**YOUR INSTRUCTIONS**
Show each line below that contains the string "makeQuery", matching upper and lower case exactly.

**EXERCISE DATA**
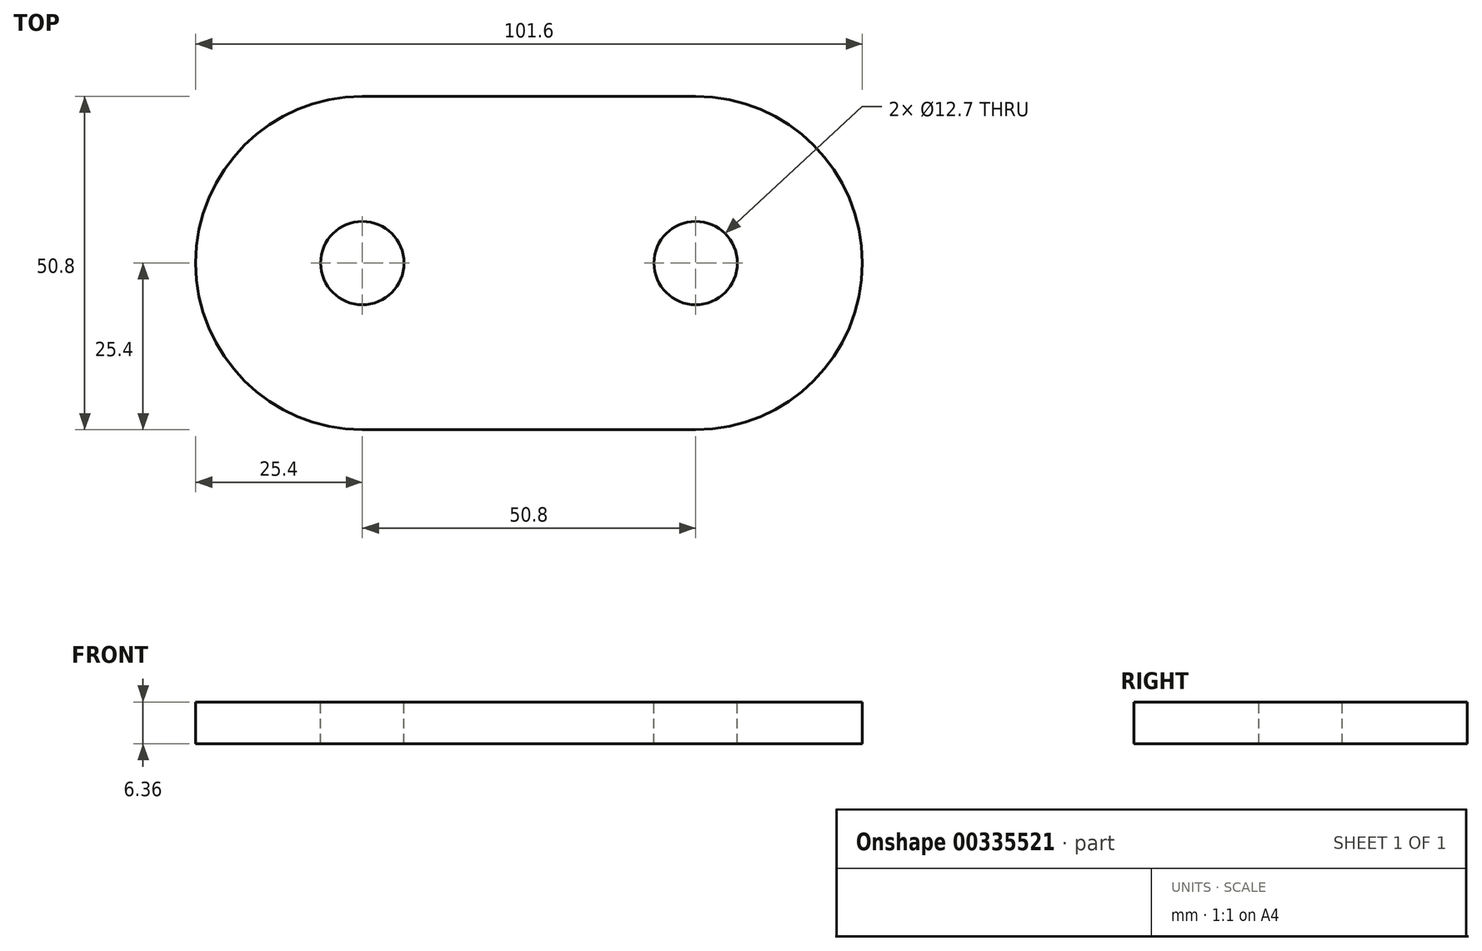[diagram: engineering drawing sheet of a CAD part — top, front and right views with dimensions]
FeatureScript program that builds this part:
annotation { "Feature Type Name" : "Feature", "Feature Type Description" : "" }
export const myFeature = defineFeature(function(context is Context, id is Id, definition is map)
    precondition{}
    {
        {
            var Q0;
            Q0=qCreatedBy(makeId("Top.planeOp"),FACE);
            var sketch = newSketch(context, id + "F0", { "sketchPlane" : qUnion([Q0])});
            skLineSegment(sketch, "E0.bottom", {"start": v(50.8, -25.4) * mm, "end": v(-50.8, -25.4) * mm});
            skLineSegment(sketch, "E0.top", {"start": v(50.8, 25.4) * mm, "end": v(-50.8, 25.4) * mm});
            skLineSegment(sketch, "E0.left", {"start": v(50.8, -25.4) * mm, "end": v(50.8, 25.4) * mm});
            skLineSegment(sketch, "E0.right", {"start": v(-50.8, -25.4) * mm, "end": v(-50.8, 25.4) * mm});
            skPoint(sketch, "E0.middle", {"position": v(0, 0) * mm});
            skSolve(sketch);
        }
        {
            var Q0;
            Q0 = qSketchRegion(id + "F0", true);
            extrude(context, id + "F1", {"entities" : qUnion([Q0]), "endBound" : BoundingType.SYMMETRIC, "depth" : 6.35 * mm});
        }
        {
            var Q0;
            Q0=makeQuery(id+"F1.opExtrude","SWEPT_EDGE",EDGE,{"disambiguationData":[OSD([sQuery(id+"F0.wireOp",EDGE,"E0.bottom"),sQuery(id+"F0.wireOp",EDGE,"E0.right")])]});
            var Q1;
            Q1=makeQuery(id+"F1.opExtrude","SWEPT_EDGE",EDGE,{"disambiguationData":[OSD([sQuery(id+"F0.wireOp",EDGE,"E0.bottom"),sQuery(id+"F0.wireOp",EDGE,"E0.left")])]});
            var Q2;
            Q2=makeQuery(id+"F1.opExtrude","SWEPT_EDGE",EDGE,{"disambiguationData":[OSD([sQuery(id+"F0.wireOp",EDGE,"E0.top"),sQuery(id+"F0.wireOp",EDGE,"E0.left")])]});
            var Q3;
            Q3=makeQuery(id+"F1.opExtrude","SWEPT_EDGE",EDGE,{"disambiguationData":[OSD([sQuery(id+"F0.wireOp",EDGE,"E0.top"),sQuery(id+"F0.wireOp",EDGE,"E0.right")])]});
            fillet(context, id + "F2", {"entities" : qUnion([Q0, Q1, Q2, Q3]), "radius" : 25.4 * mm, "tangentPropagation" : true, "allowEdgeOverflow" : false});
        }
        {
            var Q0;
            Q0=makeQuery(id+"F1.opExtrude","CAP_FACE",FACE,{"disambiguationData":[OSD([sQuery(id+"F0.wireOp",EDGE,"E0.bottom"),sQuery(id+"F0.wireOp",EDGE,"E0.top"),sQuery(id+"F0.wireOp",EDGE,"E0.left"),sQuery(id+"F0.wireOp",EDGE,"E0.right")])],"isStart":false});
            var sketch = newSketch(context, id + "F3", { "sketchPlane" : qUnion([Q0])});
            skPoint(sketch, "E1", {"position": v(25.4, 0) * mm});
            skPoint(sketch, "E2", {"position": v(-25.4, 0) * mm});
            skSolve(sketch);
        }
        {
            var Q0;
            Q0=sQuery(id+"F3.wireOp",VERTEX,"E1");
            var Q1;
            Q1=sQuery(id+"F3.wireOp",VERTEX,"E2");
            var Q2;
            Q2=makeQuery(id+"F1.opExtrude","SWEPT_BODY",BODY,{"disambiguationData":[OSD([sQuery(id+"F0.wireOp",EDGE,"E0.bottom"),sQuery(id+"F0.wireOp",EDGE,"E0.top"),sQuery(id+"F0.wireOp",EDGE,"E0.left"),sQuery(id+"F0.wireOp",EDGE,"E0.right")])]});
            hole(context, id + "F4", {"style" : HoleStyle.SIMPLE, "endStyle" : HoleEndStyle.THROUGH, "holeDiameter" : 12.7 * mm, "tappedDepth" : 12.7 * mm, "tapClearance" : 3, "locations" : qUnion([Q0, Q1]), "scope" : qUnion([Q2])});
        }
    });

**EXERCISE OUTPUT**
            Q0=makeQuery(id+"F1.opExtrude","SWEPT_EDGE",EDGE,{"disambiguationData":[OSD([sQuery(id+"F0.wireOp",EDGE,"E0.bottom"),sQuery(id+"F0.wireOp",EDGE,"E0.right")])]});
            Q1=makeQuery(id+"F1.opExtrude","SWEPT_EDGE",EDGE,{"disambiguationData":[OSD([sQuery(id+"F0.wireOp",EDGE,"E0.bottom"),sQuery(id+"F0.wireOp",EDGE,"E0.left")])]});
            Q2=makeQuery(id+"F1.opExtrude","SWEPT_EDGE",EDGE,{"disambiguationData":[OSD([sQuery(id+"F0.wireOp",EDGE,"E0.top"),sQuery(id+"F0.wireOp",EDGE,"E0.left")])]});
            Q3=makeQuery(id+"F1.opExtrude","SWEPT_EDGE",EDGE,{"disambiguationData":[OSD([sQuery(id+"F0.wireOp",EDGE,"E0.top"),sQuery(id+"F0.wireOp",EDGE,"E0.right")])]});
            Q0=makeQuery(id+"F1.opExtrude","CAP_FACE",FACE,{"disambiguationData":[OSD([sQuery(id+"F0.wireOp",EDGE,"E0.bottom"),sQuery(id+"F0.wireOp",EDGE,"E0.top"),sQuery(id+"F0.wireOp",EDGE,"E0.left"),sQuery(id+"F0.wireOp",EDGE,"E0.right")])],"isStart":false});
            Q2=makeQuery(id+"F1.opExtrude","SWEPT_BODY",BODY,{"disambiguationData":[OSD([sQuery(id+"F0.wireOp",EDGE,"E0.bottom"),sQuery(id+"F0.wireOp",EDGE,"E0.top"),sQuery(id+"F0.wireOp",EDGE,"E0.left"),sQuery(id+"F0.wireOp",EDGE,"E0.right")])]});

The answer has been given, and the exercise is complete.